# Conditional Probability: Sample Space, Observation Space, Random Variable, etc.

• Rasalhague
In summary, conditional probability is a way of thinking about probability that considers events with respect to a particular event set.
Rasalhague
I'm wondering how conditional probability relates to concepts of sample space, observation space, random variable, etc. Using the notation introduced in the OP here, how would one define the standard notation for conditional probability "P(B|A)" where A and B are both subsets of some sample space S?

Suppose P(A) is nonzero. I'm thinking there's an implicit random variable, namely the identity function on S. So S is both sample space and observation space. And the distribution of S-as-observation-space is Q : E --> [0,1] such that Q(B&A) = P(B&A)/P(A). Then P(_|_) is a function R : E x E --> [0,1], defined by:

If P(A) = 0, then R(B,A) = 0,
otherwise R(B,A) = Q(B&A).

Does that work, and is it how conditional probability is usually formalised in this system?

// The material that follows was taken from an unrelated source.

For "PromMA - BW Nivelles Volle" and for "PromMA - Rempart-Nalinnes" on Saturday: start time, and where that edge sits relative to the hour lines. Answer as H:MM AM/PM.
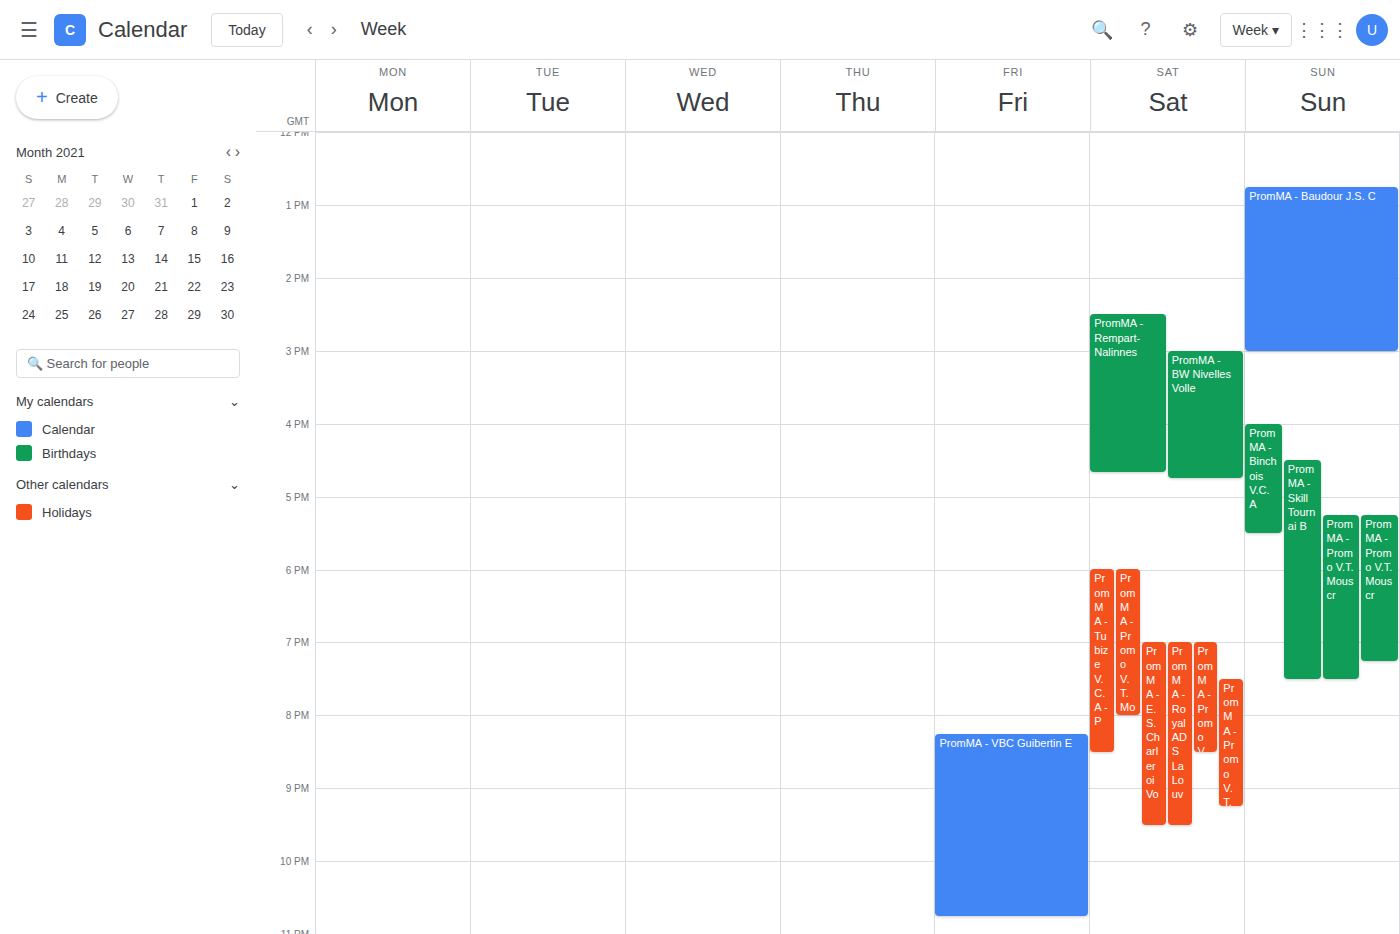
"PromMA - BW Nivelles Volle": 3:00 PM, exactly on the 3 PM line. "PromMA - Rempart-Nalinnes": 2:30 PM, halfway between the 2 PM and 3 PM lines.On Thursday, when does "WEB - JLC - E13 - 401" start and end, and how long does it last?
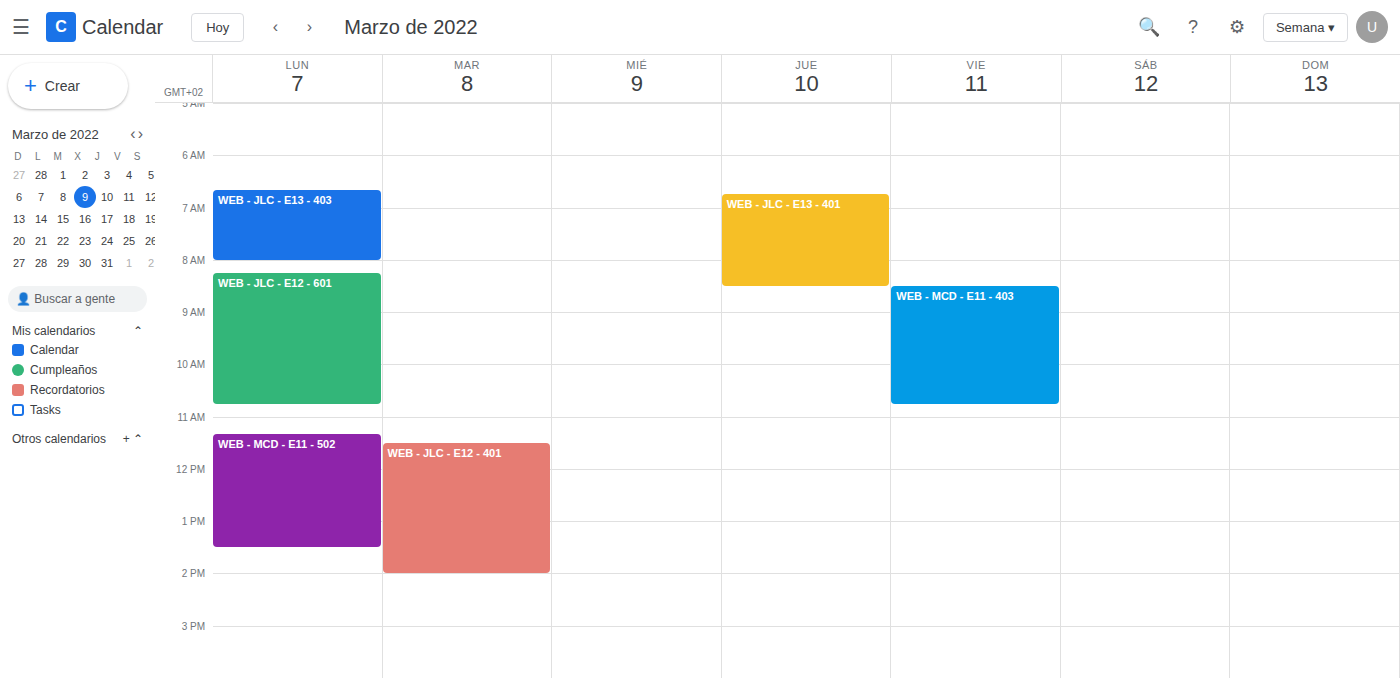
6:45 AM to 8:30 AM, 1 hour 45 minutes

EDIT: On 2nd thoughts, the step of talking about a random variable and an observation space seems a bit superfluous, since we could just define conditional probability directly by the formula. Still, it gaves me a chance to test my understanding of the concepts...

Last edited:

The best way to think about conditional probability is to to think about having a two-way table (think matrix looking table) with all values of A and B (for the moment assume that the sample space is countable).

For certain values of A and B, you find P(A and B) for the appropriate values.

Now using this, we see that P(A|B) = P(A and B)/P(B). In seeing this we see that this is simply a ratio of an event with respect to a subspace B.

So the best way to visualize conditional probability is to think about things in terms of probability with respect to a particular set instead of the universal sample space.

The idea extends to continuous sample spaces just like you would think it should.

You can use different ways to formalize this idea, but the concept behind it is the same.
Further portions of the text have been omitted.